Access to early professional experience in a specialized career track like museum work is rare, and the Georgia Museum of Art at the University of Georgia has offered that to class after class of students, including myself. I interned at the museum in 2004 and 2005 while I was a sophomore and junior at the University of Georgia. That early experience has been pivotal to my career since then in publishing and museums.

As an intern in the publications department at the museum, I gained valuable practice as a proofreader and had the opportunity to write press releases. I later used those press releases as writing samples when I graduated and was applying for my first job. At the time, I was earning a bachelor’s degree in English and wanted to work in book publishing. Indeed, after graduation I moved to New York and got first an internship and subsequently a job editing books. Being able to cite professional office experience and having writing samples to back it up was crucial to landing a job in New York City.

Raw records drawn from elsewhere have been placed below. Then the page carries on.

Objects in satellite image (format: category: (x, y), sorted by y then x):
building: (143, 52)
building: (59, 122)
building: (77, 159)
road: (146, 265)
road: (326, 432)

I was slowly able to shift my career from working on business books to art books as I gained experience. While I did not realize that I missed museum work per se, I knew I wanted to be closer to art. Eventually this led me to quit my job as the marketing manager at a small, independent publisher to pursue a Fulbright scholarship and graduate work in art history. Three years of research and study enabled me to make the career switch, in 2016, to working in museums. I joined the staff of the Museum of Modern Art in New York City, managing a global art history research program. Recently I took on a new role organizing public programs at the Philadelphia Museum of Art.

In these roles, I have had the privilege of hiring and supervising interns myself. Each time I do, I am reminded of how substantially opportunities like internships can shift a young person’s worldview and understanding of how she or he might fit into the working world. My early experience at the Georgia Museum of Art helped me better imagine the kind of work I wanted to be doing. Internships in museums pull back the curtain on a niche career path. I am grateful for the opportunities I have had at the Georgia Museum of Art early on, and it is a place I am always sure to revisit when I am in Athens.